We are excited to release new features in Storage for Windows Server 2022. Our focus is to provide customers with greater resiliency, performance, and flexibility. While some of these topics have been covered elsewhere, we wanted to provide a single place where our Server 2022 customers can read about these innovations and features.
During Windows Server 2019, we realized that many deployments are on single, standalone server platforms (i.e., non-clustered). We wanted to deliver innovations that specifically target this popular segment of our customer base.
We developed a new storage cache for standalone servers that can significantly improve overall system performance, while maintaining storage efficiency and keeping the operational costs low. Similar to caching in Storage Spaces Direct, this feature binds together faster media (for example, SSD) with slower media (for example, high-capacity HDD) to create tiers.
Windows Server 2022 contains new, advanced caching logic that can automatically place critical data on the fastest storage volumes, while placing less-critical data on the slower, high-capacity storage devices.

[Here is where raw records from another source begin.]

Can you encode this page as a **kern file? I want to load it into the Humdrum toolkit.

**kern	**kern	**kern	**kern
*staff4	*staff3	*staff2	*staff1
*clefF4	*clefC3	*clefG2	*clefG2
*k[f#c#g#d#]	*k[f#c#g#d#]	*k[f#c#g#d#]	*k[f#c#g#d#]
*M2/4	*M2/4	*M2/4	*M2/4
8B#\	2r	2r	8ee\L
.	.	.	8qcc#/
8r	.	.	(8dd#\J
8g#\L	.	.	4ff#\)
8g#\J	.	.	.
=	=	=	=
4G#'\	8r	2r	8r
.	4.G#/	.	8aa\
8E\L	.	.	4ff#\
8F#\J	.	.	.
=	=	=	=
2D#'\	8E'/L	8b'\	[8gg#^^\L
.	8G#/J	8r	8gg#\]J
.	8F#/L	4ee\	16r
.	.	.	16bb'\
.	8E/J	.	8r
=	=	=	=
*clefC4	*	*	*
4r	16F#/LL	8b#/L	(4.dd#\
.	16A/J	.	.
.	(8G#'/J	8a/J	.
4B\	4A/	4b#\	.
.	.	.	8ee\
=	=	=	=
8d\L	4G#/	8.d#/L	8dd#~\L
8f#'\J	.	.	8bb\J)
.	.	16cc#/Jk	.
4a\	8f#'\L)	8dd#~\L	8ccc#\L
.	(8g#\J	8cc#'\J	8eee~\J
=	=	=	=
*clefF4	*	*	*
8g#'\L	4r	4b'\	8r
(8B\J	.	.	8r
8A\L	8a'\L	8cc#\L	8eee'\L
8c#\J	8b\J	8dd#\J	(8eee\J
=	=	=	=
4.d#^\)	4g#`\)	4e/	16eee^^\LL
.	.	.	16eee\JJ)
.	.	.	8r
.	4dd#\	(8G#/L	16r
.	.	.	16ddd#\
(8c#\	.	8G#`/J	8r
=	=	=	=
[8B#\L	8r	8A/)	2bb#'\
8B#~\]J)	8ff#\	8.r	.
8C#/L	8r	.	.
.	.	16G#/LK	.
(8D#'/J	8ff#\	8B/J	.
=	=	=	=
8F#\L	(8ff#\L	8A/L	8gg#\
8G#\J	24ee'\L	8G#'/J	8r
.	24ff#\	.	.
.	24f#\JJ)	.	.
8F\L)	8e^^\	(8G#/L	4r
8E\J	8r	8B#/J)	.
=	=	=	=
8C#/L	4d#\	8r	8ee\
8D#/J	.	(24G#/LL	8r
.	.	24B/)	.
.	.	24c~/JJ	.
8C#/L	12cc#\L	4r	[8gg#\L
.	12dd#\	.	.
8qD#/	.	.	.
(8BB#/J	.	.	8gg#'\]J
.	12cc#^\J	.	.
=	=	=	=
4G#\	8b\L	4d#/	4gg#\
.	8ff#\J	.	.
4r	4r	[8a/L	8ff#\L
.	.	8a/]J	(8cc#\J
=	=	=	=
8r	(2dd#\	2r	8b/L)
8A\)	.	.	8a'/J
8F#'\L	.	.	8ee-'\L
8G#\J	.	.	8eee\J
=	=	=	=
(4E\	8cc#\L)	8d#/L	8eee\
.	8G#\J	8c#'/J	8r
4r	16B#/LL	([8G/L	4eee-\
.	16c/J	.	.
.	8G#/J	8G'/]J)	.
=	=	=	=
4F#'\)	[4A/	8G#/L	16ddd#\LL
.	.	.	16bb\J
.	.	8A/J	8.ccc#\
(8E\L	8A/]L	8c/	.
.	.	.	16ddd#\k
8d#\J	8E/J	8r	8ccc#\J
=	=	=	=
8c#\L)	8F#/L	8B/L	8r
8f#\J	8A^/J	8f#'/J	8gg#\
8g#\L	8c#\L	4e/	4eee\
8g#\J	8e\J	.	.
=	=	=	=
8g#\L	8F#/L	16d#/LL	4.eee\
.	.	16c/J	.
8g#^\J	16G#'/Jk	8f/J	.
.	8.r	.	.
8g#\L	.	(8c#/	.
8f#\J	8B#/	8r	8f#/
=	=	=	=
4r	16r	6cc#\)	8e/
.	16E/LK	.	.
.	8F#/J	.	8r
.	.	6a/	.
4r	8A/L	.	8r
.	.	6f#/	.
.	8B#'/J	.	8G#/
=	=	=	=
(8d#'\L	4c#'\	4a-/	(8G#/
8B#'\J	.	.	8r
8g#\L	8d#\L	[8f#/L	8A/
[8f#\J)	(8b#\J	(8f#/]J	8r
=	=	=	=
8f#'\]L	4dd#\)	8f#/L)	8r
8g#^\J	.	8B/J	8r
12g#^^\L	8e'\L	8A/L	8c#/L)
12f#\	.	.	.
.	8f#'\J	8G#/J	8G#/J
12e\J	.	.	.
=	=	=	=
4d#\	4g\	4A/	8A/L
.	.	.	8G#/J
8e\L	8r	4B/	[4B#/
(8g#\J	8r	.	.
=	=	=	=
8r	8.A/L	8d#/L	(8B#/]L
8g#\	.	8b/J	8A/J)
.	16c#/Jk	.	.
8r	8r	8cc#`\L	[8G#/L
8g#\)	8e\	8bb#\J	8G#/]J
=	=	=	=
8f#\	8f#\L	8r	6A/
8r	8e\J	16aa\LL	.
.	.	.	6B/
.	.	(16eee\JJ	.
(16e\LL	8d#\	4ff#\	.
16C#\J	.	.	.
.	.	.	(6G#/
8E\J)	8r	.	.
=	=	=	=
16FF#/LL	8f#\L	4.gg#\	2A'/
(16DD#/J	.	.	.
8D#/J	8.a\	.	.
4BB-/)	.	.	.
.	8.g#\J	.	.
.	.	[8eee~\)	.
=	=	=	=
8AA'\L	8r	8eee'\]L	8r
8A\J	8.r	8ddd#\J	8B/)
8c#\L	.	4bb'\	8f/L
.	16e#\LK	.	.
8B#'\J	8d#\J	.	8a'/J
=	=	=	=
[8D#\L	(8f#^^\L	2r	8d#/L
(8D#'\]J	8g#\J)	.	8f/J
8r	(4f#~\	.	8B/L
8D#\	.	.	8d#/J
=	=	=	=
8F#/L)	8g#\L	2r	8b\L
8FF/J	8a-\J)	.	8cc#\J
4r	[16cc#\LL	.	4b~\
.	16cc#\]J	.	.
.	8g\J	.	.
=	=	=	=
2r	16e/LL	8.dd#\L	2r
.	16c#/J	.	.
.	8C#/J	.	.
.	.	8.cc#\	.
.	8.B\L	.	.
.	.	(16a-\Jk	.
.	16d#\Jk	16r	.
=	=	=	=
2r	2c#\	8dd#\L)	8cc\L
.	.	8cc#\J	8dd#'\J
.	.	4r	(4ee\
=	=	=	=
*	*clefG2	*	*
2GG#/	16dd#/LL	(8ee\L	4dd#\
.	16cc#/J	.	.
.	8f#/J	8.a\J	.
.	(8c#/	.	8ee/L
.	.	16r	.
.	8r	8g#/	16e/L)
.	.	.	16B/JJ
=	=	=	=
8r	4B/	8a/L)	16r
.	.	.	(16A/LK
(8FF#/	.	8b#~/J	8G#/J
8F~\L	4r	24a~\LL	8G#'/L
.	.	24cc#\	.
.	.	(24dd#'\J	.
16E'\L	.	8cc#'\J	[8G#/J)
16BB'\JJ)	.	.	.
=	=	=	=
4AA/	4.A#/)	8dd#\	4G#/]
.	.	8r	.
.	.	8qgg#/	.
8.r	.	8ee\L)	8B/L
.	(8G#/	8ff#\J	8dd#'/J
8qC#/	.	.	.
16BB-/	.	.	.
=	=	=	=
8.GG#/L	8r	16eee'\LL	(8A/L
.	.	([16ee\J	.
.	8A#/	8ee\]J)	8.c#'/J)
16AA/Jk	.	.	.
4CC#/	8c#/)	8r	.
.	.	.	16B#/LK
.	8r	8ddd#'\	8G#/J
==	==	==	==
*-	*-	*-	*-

While highly-configurable, Windows offers a highly optimized set of defaults that allow an IT admin to “set and forget” while still achieving significant performance gains.
Learn more: Storage bus cache on Storage Spaces
We heard your feedback. Storage resync and rebuilds after events like node reboots and disk failures are now TWICE as fast. Also, repairs have less variance in time taken so you can be more sure of how long the repairs will take. No longer will you get those long hanging repair jobs. We've done this through adding more granularity to our data tracking. This allows use to move only the data that needs to be moved. Less moved data, means less work, less system resources used, and less time taken - also less stress for you!
We know that resiliency and availability are incredibly important for our users. Waiting for storage to resync after a node reboot or a replaced disk shouldn't be a nail-biting experience. We also know that storage rebuilds can consume system resources that users would rather keep reserved for business applications. For these reasons we have focused on improving storage resync and rebuilds.
In Windows Server 2022 we cut repair speeds in half! And you can go even faster with adjustable storage repair speeds.
This means you have more control over the data resync process by allocating resources to either repair data copies (resiliency) or run active workloads (performance). Now you can prioritize rebuilds during servicing hours or run the resync in the background to keep your business apps in priority. Faster repairs means increasing the availability of your cluster nodes and allows you to service clusters more flexibly and efficiently.
Microsoft’s resilient file system (ReFS) now includes the ability to snapshot files using a quick metadata operation. Snapshots are different than ReFS block cloning in that clones are writable, snapshots are read-only. This functionality is especially handy in virtual machine backup scenarios with VHD files. ReFS snapshots are unique in that they take a constant time irrespective of file size.
Functionality for snapshots is currently built into ReFSutil or available as an API.